Locate the line that contains "Viagens Com Minha Tia" in the entries below. Retype it and all following lines through the final one, character for character.

Dataset items
BEGIN

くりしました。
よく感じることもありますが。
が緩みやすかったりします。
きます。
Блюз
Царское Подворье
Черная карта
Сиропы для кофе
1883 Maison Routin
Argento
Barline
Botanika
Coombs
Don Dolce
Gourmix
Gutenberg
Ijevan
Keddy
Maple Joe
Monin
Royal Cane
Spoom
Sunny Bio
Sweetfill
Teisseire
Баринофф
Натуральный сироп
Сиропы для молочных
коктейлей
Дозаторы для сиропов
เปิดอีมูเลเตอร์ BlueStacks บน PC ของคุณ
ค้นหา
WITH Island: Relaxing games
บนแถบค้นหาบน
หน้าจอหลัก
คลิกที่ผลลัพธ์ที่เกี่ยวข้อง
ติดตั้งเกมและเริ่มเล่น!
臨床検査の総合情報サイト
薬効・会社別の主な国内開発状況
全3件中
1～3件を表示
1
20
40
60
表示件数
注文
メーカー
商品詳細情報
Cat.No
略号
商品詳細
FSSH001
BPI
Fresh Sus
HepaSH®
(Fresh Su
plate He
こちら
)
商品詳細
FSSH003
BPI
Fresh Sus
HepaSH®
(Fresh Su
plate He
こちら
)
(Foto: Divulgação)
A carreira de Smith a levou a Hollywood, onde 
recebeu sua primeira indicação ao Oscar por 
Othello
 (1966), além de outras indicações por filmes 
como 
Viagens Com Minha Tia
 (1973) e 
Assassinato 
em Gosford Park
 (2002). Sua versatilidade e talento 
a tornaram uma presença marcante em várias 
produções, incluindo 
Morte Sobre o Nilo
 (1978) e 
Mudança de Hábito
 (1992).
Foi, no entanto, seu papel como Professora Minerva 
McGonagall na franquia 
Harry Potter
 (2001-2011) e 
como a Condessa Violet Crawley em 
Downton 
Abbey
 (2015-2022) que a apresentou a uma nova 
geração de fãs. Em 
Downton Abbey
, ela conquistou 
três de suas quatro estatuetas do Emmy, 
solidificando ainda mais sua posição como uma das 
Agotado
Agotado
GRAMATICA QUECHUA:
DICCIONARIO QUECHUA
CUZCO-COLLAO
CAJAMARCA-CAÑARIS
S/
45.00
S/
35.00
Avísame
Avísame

END

▸ RESULT OF THE TASK:
Viagens Com Minha Tia
 (1973) e 
Assassinato 
em Gosford Park
 (2002). Sua versatilidade e talento 
a tornaram uma presença marcante em várias 
produções, incluindo 
Morte Sobre o Nilo
 (1978) e 
Mudança de Hábito
 (1992).
Foi, no entanto, seu papel como Professora Minerva 
McGonagall na franquia 
Harry Potter
 (2001-2011) e 
como a Condessa Violet Crawley em 
Downton 
Abbey
 (2015-2022) que a apresentou a uma nova 
geração de fãs. Em 
Downton Abbey
, ela conquistou 
três de suas quatro estatuetas do Emmy, 
solidificando ainda mais sua posição como uma das 
Agotado
Agotado
GRAMATICA QUECHUA:
DICCIONARIO QUECHUA
CUZCO-COLLAO
CAJAMARCA-CAÑARIS
S/
45.00
S/
35.00
Avísame
Avísame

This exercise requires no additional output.